Despite the increased popularity of tomatoes, they were still a difficult crop to produce because they were very difficult to harvest. They had to be harvested by hand because the skins were so thin that they could easily be damaged. 

In the late 1950s, ??Jack Hanna, a botanist at the University of California at Davis, developed a new varietal of tomato that had a thicker skin. This innovation allowed for tomatoes to be grown that could be harvested by machine, something which hadn’t been possible before. 

Despite the advances made in tomato cultivation, there have been problems with the development of modern tomatoes. They were bred to encourage certain traits to make them easier to grow and harvest. The one thing they weren’t necessarily selectively bred for was taste.

This has led to a resurgence in the growth of heritage varietals, which usually taste much better than the ones grown for commercial use. 

One of the unique properties of tomatoes is that they are uniquely suited to be grown in greenhouses.
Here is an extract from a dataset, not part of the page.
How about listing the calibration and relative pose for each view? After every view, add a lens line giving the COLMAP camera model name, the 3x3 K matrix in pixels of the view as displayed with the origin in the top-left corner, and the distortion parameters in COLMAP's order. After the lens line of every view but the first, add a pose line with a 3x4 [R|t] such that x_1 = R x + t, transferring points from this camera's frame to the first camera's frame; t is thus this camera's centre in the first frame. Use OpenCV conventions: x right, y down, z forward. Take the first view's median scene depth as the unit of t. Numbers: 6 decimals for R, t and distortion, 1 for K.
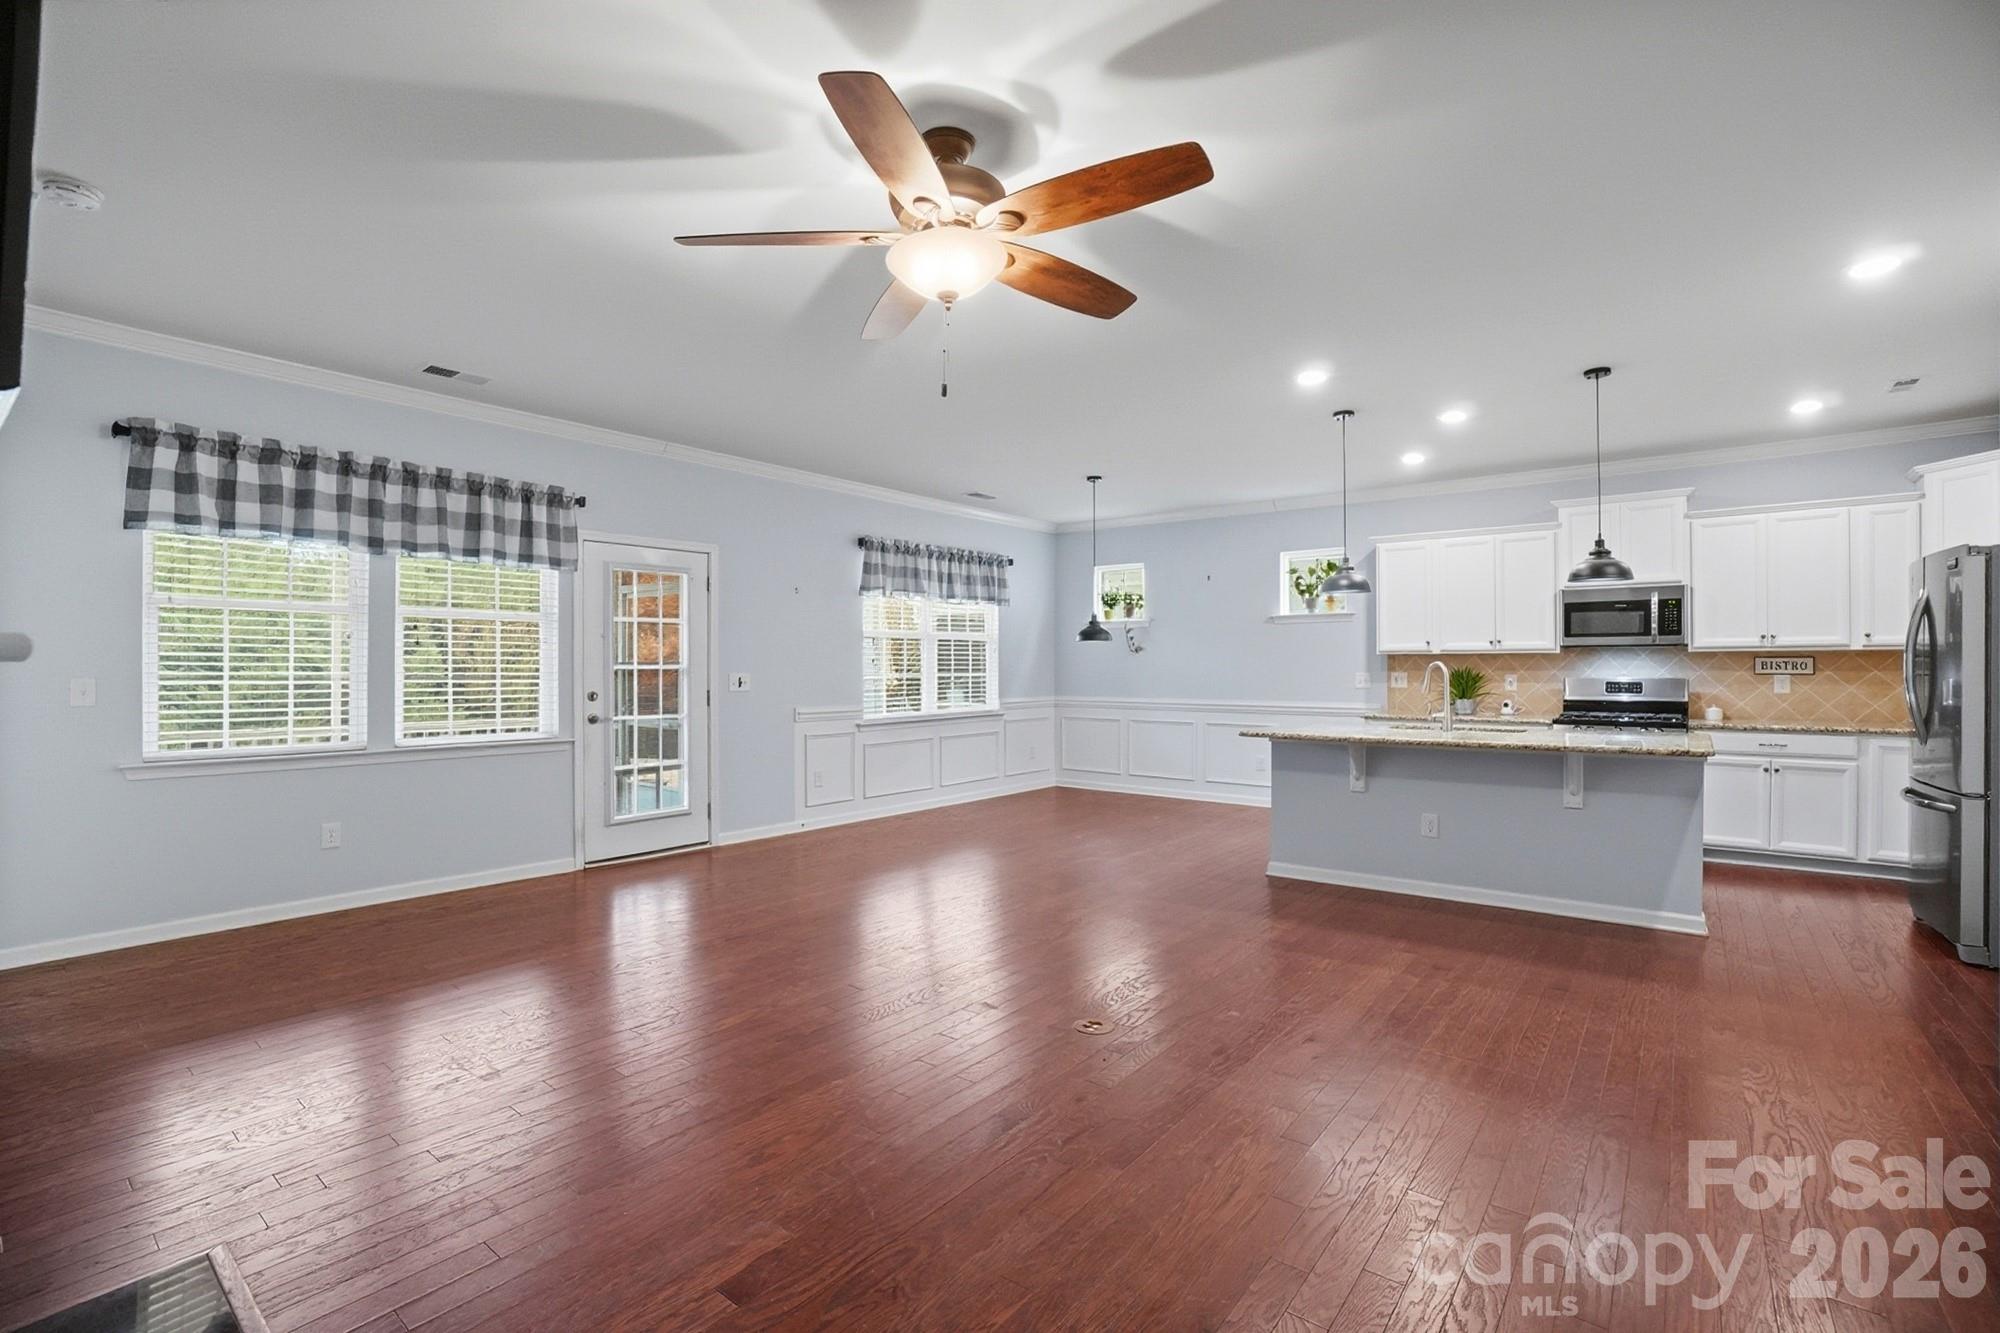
lens RADIAL K [[961.0, 0, 1000.0], [0, 961.0, 666.5], [0, 0, 1]] dist [-0.000588, -0.000124]
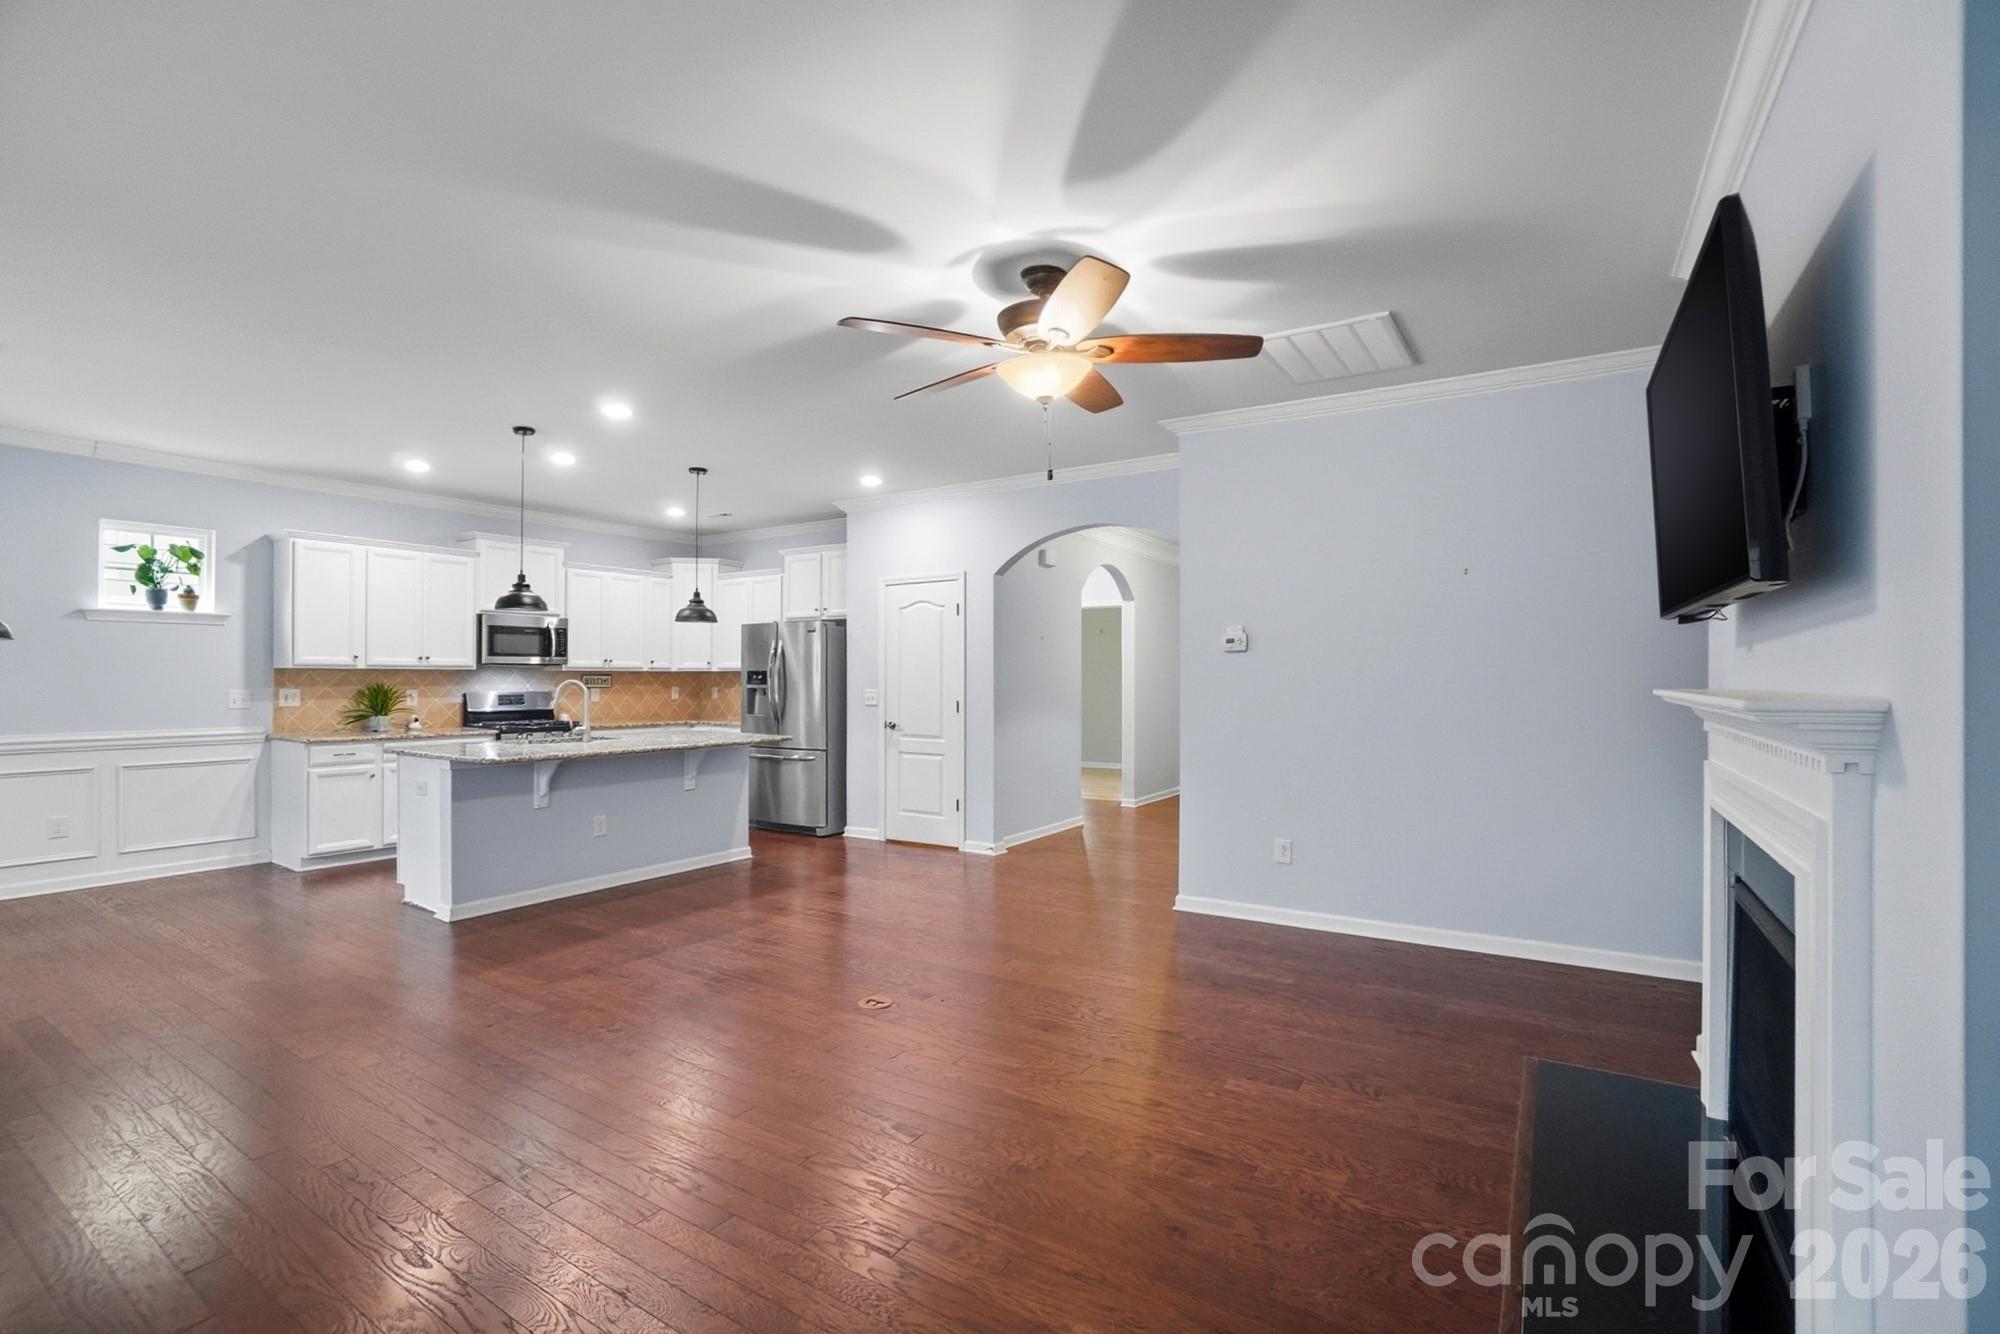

There is now a small industry in hydroponically grown tomatoes that can be grown year-round, even in cold climates. 

Today, tomatoes are the second most popular culinary vegetable in the world, behind only potatoes. 

The global tomato harvest is worth about $197 billion dollars annually, representing almost 190 million metric tons. The world’s largest producers are China, India, Turkey, and the United States. 

Tomatoes aren’t just a staple of Italian cuisine but can be found in foods all over the world in cuisines as diverse as Mexico, Morocco, and even China. One of the most popular condiments in the world is ketchup, and one of the most valuable in sales is salsa, which is also tomato-based. 

One of the world’s biggest tomato festivals can be found every year outside of Valencia, Spain…La Tomatina. 

La Tomatina is the world’s largest tomato fight, with thousands of people throwing truckloads of tomatoes at each other every year at the end of August.

Tomatoes have had a very strange history. They went from being completely unknown outside of a small section of the Americas to being feared as being a poisonous plant to becoming one of the most popular foods in the world.